EXERCISE DETAILS
Copy the data below word for word, starting at the line that contains "What is the sum" and continuing through the end of the data. Omit the pictures from your copy.

(Saved data entries)
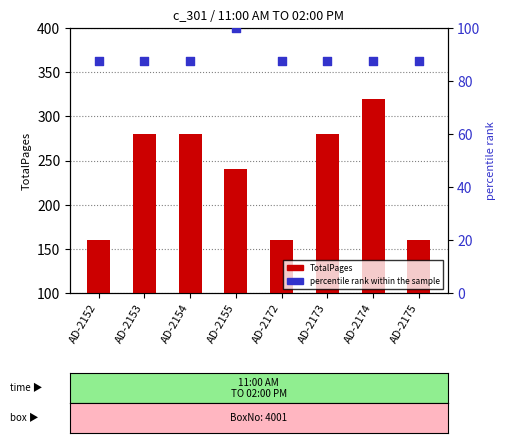

Which series reaches the minimum Y coordinate?

percentile rank within the sample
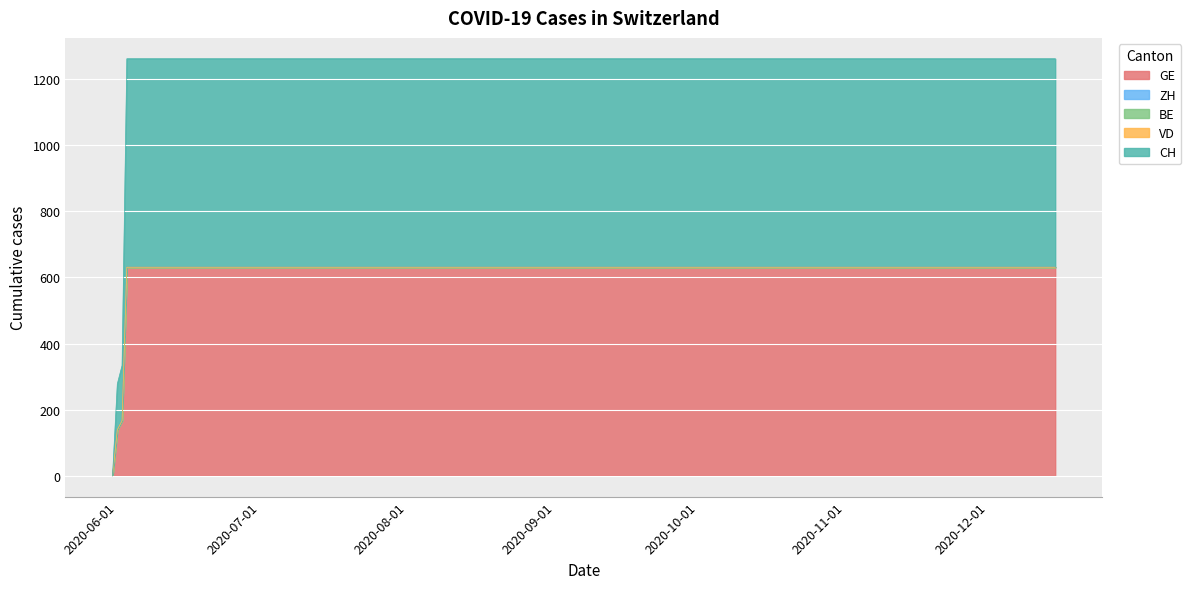

True or false: CH and VD cross at least once.

False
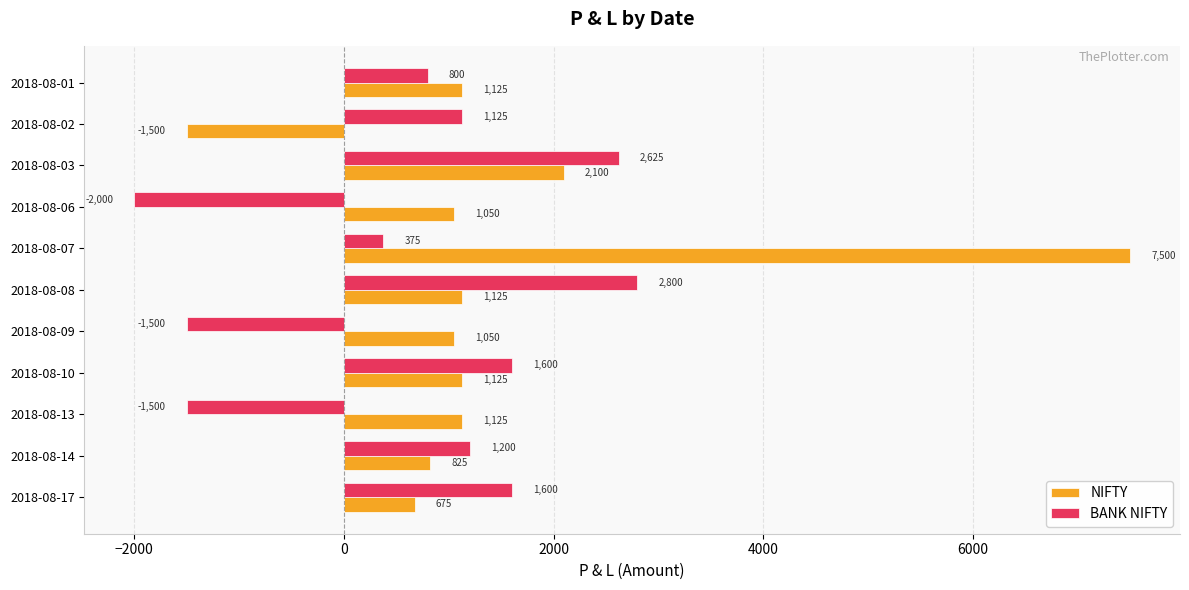

At which category is the sum across all series the highest?

2018-08-07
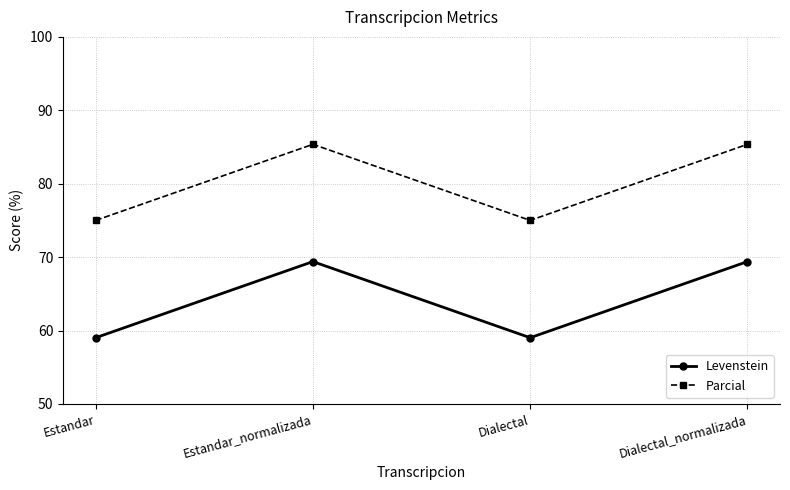

What is the smallest value displayed?

59.0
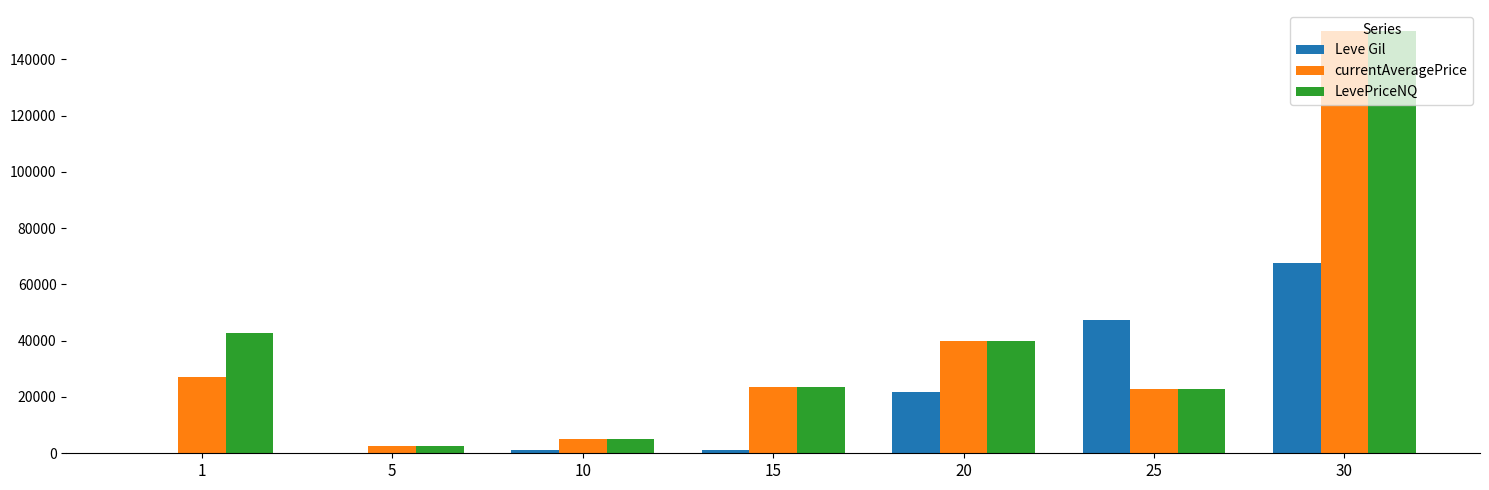

What is the sum of the Leve Gil values at 5 and 30?

67950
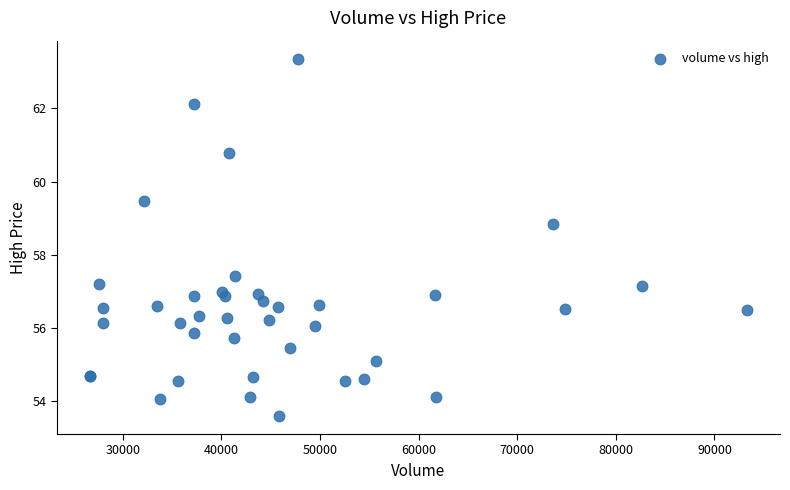

What Y value in the scatter plot is closest to 58?

57.4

WRITTEN RESPONSE
What is the sum of the Leve Gil values at 5 and 30?

67950

What Y value in the scatter plot is closest to 58?

57.4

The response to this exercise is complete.